▶ _EXERCISE DATA_:
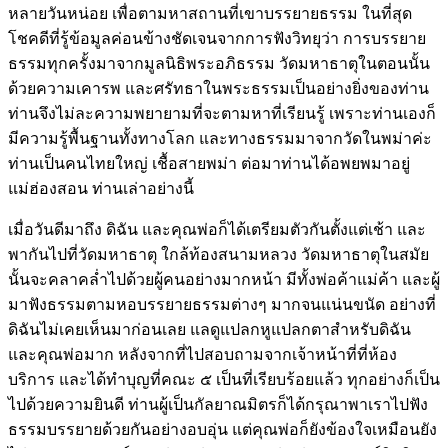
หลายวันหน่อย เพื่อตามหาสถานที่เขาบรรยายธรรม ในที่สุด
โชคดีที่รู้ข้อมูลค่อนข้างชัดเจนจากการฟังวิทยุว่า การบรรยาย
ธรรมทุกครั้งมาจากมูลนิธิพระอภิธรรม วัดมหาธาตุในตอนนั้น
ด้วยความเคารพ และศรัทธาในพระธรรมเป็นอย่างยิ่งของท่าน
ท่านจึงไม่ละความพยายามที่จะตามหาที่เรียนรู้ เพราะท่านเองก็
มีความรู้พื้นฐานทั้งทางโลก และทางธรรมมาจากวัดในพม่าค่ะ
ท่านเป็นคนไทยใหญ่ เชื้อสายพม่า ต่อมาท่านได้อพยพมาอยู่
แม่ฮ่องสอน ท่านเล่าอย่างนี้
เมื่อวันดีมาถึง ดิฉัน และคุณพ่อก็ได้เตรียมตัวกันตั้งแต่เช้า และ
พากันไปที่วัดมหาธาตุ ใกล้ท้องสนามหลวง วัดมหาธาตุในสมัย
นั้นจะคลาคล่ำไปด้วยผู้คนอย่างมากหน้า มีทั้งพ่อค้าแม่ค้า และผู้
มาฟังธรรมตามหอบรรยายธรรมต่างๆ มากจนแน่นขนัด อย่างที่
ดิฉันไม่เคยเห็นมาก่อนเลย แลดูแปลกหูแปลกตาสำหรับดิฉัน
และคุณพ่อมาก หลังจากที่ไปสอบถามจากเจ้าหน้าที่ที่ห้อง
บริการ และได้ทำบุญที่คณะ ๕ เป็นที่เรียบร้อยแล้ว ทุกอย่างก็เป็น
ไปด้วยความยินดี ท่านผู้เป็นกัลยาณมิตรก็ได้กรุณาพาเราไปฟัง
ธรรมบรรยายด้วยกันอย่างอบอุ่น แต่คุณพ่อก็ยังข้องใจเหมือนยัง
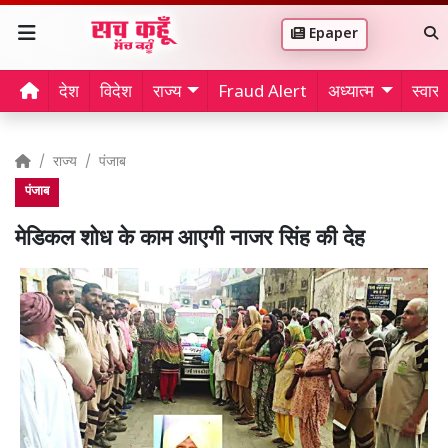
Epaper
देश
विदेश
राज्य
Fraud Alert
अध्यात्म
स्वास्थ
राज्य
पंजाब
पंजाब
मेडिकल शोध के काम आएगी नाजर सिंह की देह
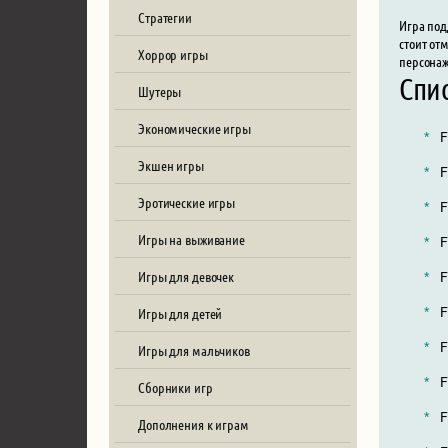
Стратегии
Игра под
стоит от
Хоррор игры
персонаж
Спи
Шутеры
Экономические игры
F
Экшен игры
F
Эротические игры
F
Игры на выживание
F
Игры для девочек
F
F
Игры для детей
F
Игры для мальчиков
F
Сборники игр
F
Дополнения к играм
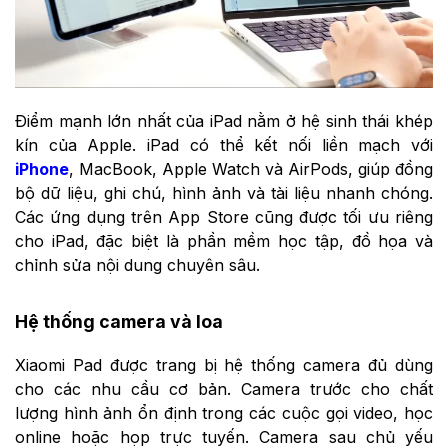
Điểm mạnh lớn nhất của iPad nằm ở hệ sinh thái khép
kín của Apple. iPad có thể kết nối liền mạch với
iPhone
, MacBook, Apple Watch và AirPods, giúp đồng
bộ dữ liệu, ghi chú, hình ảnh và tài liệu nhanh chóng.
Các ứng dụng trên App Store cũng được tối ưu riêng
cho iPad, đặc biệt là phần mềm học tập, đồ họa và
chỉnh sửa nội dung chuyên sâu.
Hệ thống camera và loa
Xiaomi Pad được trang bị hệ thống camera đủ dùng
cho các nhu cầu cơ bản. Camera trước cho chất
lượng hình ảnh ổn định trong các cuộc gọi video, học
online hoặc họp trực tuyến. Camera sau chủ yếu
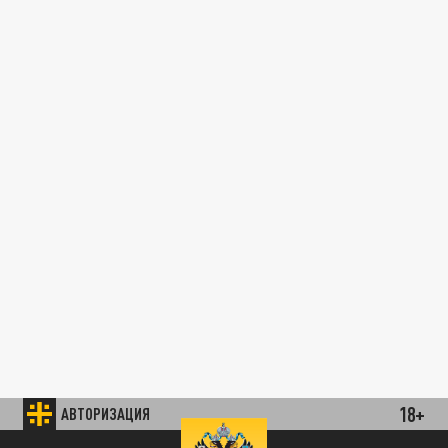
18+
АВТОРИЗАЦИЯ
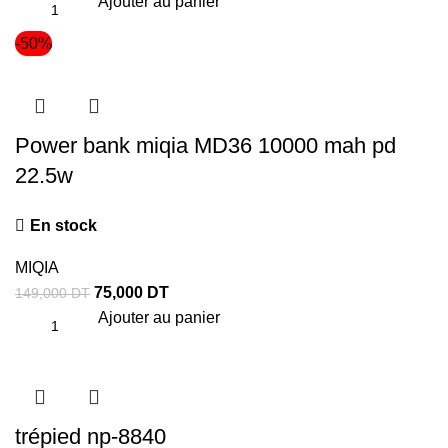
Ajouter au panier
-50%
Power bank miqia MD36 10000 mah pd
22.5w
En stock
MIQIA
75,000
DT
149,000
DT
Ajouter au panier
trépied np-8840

▶ _TASK REQUIREMENTS_:
Reproduce, line for line, the text read from each of the records above, leaving out the pictures.

▶ _RESULT OF THIS EXERCISE_:
หลายวันหน่อย เพื่อตามหาสถานที่เขาบรรยายธรรม ในที่สุด
โชคดีที่รู้ข้อมูลค่อนข้างชัดเจนจากการฟังวิทยุว่า การบรรยาย
ธรรมทุกครั้งมาจากมูลนิธิพระอภิธรรม วัดมหาธาตุในตอนนั้น
ด้วยความเคารพ และศรัทธาในพระธรรมเป็นอย่างยิ่งของท่าน
ท่านจึงไม่ละความพยายามที่จะตามหาที่เรียนรู้ เพราะท่านเองก็
มีความรู้พื้นฐานทั้งทางโลก และทางธรรมมาจากวัดในพม่าค่ะ
ท่านเป็นคนไทยใหญ่ เชื้อสายพม่า ต่อมาท่านได้อพยพมาอยู่
แม่ฮ่องสอน ท่านเล่าอย่างนี้
เมื่อวันดีมาถึง ดิฉัน และคุณพ่อก็ได้เตรียมตัวกันตั้งแต่เช้า และ
พากันไปที่วัดมหาธาตุ ใกล้ท้องสนามหลวง วัดมหาธาตุในสมัย
นั้นจะคลาคล่ำไปด้วยผู้คนอย่างมากหน้า มีทั้งพ่อค้าแม่ค้า และผู้
มาฟังธรรมตามหอบรรยายธรรมต่างๆ มากจนแน่นขนัด อย่างที่
ดิฉันไม่เคยเห็นมาก่อนเลย แลดูแปลกหูแปลกตาสำหรับดิฉัน
และคุณพ่อมาก หลังจากที่ไปสอบถามจากเจ้าหน้าที่ที่ห้อง
บริการ และได้ทำบุญที่คณะ ๕ เป็นที่เรียบร้อยแล้ว ทุกอย่างก็เป็น
ไปด้วยความยินดี ท่านผู้เป็นกัลยาณมิตรก็ได้กรุณาพาเราไปฟัง
ธรรมบรรยายด้วยกันอย่างอบอุ่น แต่คุณพ่อก็ยังข้องใจเหมือนยัง
Epaper
देश
विदेश
राज्य
Fraud Alert
अध्यात्म
स्वास्थ
राज्य
पंजाब
पंजाब
मेडिकल शोध के काम आएगी नाजर सिंह की देह
Стратегии
Игра под
стоит от
Хоррор игры
персонаж
Спи
Шутеры
Экономические игры
F
Экшен игры
F
Эротические игры
F
Игры на выживание
F
Игры для девочек
F
F
Игры для детей
F
Игры для мальчиков
F
Сборники игр
F
Дополнения к играм
Điểm mạnh lớn nhất của iPad nằm ở hệ sinh thái khép
kín của Apple. iPad có thể kết nối liền mạch với
iPhone
, MacBook, Apple Watch và AirPods, giúp đồng
bộ dữ liệu, ghi chú, hình ảnh và tài liệu nhanh chóng.
Các ứng dụng trên App Store cũng được tối ưu riêng
cho iPad, đặc biệt là phần mềm học tập, đồ họa và
chỉnh sửa nội dung chuyên sâu.
Hệ thống camera và loa
Xiaomi Pad được trang bị hệ thống camera đủ dùng
cho các nhu cầu cơ bản. Camera trước cho chất
lượng hình ảnh ổn định trong các cuộc gọi video, học
online hoặc họp trực tuyến. Camera sau chủ yếu
18+
АВТОРИЗАЦИЯ
Ajouter au panier
-50%
Power bank miqia MD36 10000 mah pd
22.5w
En stock
MIQIA
75,000
DT
149,000
DT
Ajouter au panier
trépied np-8840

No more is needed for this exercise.